Sans que je ne lui demande rien, le garçon exécuta un magnifique tour assemblé. Lorsqu'il eut fini, il me regarda en riant.
- Toi, c'est la première fois que tu viens chez les pro je me trompe ?
- Non, avais-je répondu avec une timidité que je ne me connaissais pas.

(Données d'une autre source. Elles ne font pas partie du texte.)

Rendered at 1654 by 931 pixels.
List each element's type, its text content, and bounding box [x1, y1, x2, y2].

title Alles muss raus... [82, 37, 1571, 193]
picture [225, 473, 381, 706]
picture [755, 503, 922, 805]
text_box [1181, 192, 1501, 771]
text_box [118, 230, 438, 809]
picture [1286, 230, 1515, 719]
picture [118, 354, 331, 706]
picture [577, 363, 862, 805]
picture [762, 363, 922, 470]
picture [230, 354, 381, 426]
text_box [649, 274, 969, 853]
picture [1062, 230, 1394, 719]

- Super, j'adore les p'tits nouveaux. Alexander Pravinka.
J'attrapai la main que le dénommé Alexander me tendit avec assurance.
- Augustin Gusman. GusGus. Gus au carré.
Il rit alors je ris aussi. Et ma première amitié se forma.
Avec Alexander, tout paraissait amusant. La danse était un cirque où nous étions les clowns, la fatigue était une drogue où nous étions junkies, la mort était le rideau d'un spectacle où nous étions les artistes, et cet été était un roman où nous fûmes les héros. Il m'avait raconté que s'il aimait tant rire c'était parce que lorsqu'il était petit (enfin encore plus petit que nos quinze maigres années) sa mère l'interdisait d'être joyeux, ne serrait-ce même que d'effectuer le plus petit sourire. Elle disait que la vie n'était pas drôle, qu'elle était dure et sévère et que les hommes riaient pour se donner l'impression qu'ils étaient heureux. Mais c'était faux. Alors maintenant il souriait tout le temps. Parce que même si le cours d'eau de la vie est sévère, il préfère le narguer en étant heureux plutôt de se soumettre à sa cruauté en se noyant dans la tristesse.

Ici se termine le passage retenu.